Notice of Pre-AIA  or AIA  Status
The present application, filed on or after March 16, 2013, is being examined under the first inventor to file provisions of the AIA .
A request for continued examination under 37 CFR 1.114, including the fee set forth in 37 CFR 1.17(e), was filed in this application after final rejection.  Since this application is eligible for continued examination under 37 CFR 1.114, and the fee set forth in 37 CFR 1.17(e) has been timely paid, the finality of the previous Office action has been withdrawn pursuant to 37 CFR 1.114.  Applicants’ submission filed on 1/28/2021 has been entered.

DETAILED ACTION
The instant application having Application No. 16029052 has a total of 20 claims pending in the application. 


Claim Rejections - 35 USC § 103
	In the event the determination of the status of the application as subject to AIA  35 U.S.C. 102 and 103 (or as subject to pre-AIA  35 U.S.C. 102 and 103) is incorrect, any correction of the statutory basis for the rejection will not be considered a new ground of rejection if the prior art relied upon, and the rationale supporting the rejection, would be the same under either status.  
The following is a quotation of 35 U.S.C. 103 which forms the basis for all obviousness rejections set forth in this Office action:
A patent for a claimed invention may not be obtained, notwithstanding that the claimed invention is not identically disclosed as set forth in section 102, if the differences between the claimed invention and the prior art are such that the claimed invention as a whole would have been obvious before the effective filing date of the claimed invention to a person having ordinary skill in the art to which the claimed invention pertains. Patentability shall not be negated by the manner in which the invention was made.

Claims 1-4, 6, 8-14, 13, 15-18 and 20 are rejected under 35 U.S.C. 103 as being unpatentable over Agrawal et al (US 6233575 B1) in view of Zheng (US 20150058320 A1), Swaminathan et al (US 20120011150 A1), Nissen (US 20150227590 A1),  and Sirat et al (US 5218646 A).

**Information shown**

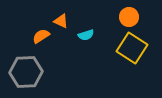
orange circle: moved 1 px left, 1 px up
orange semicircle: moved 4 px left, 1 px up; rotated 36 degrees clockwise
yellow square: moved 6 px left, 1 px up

**Problems to solve**
A – Please translate this sentence from the patent office action into Spanish: "Patentability shall not be negated by the manner in which the invention was made."
B – From the patent office action, extract the passage starting with "DETAILED ACTION" and going on through "under either status.".
C – Continue the patent office action from its last sentence.

**Expected answers**
A – La patentabilidad no se verá negada por la manera en que se realizó la invención.

B –
DETAILED ACTION
The instant application having Application No. 16029052 has a total of 20 claims pending in the application. 


Claim Rejections - 35 USC § 103
	In the event the determination of the status of the application as subject to AIA  35 U.S.C. 102 and 103 (or as subject to pre-AIA  35 U.S.C. 102 and 103) is incorrect, any correction of the statutory basis for the rejection will not be considered a new ground of rejection if the prior art relied upon, and the rationale supporting the rejection, would be the same under either status.

C –
	As per claims 1, 8 and 15, Agrawal discloses, “A computer-implemented method comprising: deploying… to search in documents retrieved from a plurality of web-based data sources for, based on one or more domain keywords, a domain knowledge dataset comprising a plurality of domain knowledge data instances” (C10, particularly L24-38; EN: this denotes gathering training data for the system via a webcrawler, which will make use of key words, to find examples of topic documents to use. Each document is a domain knowledge data instance). “Each domain knowledge data instance in the plurality of domain knowledge data instances comprising a plurality of property values for a plurality of properties” (C10, particularly L47-58; EN: this denotes taking statistics based on terms (i.e. property values for a plurality of properties)). “Each property value in the plurality of property values corresponding to a respective property in the plurality of properties” (C10, particularly L47-58; EN: this denotes taking statistics based on terms (i.e. property values for a plurality of properties)).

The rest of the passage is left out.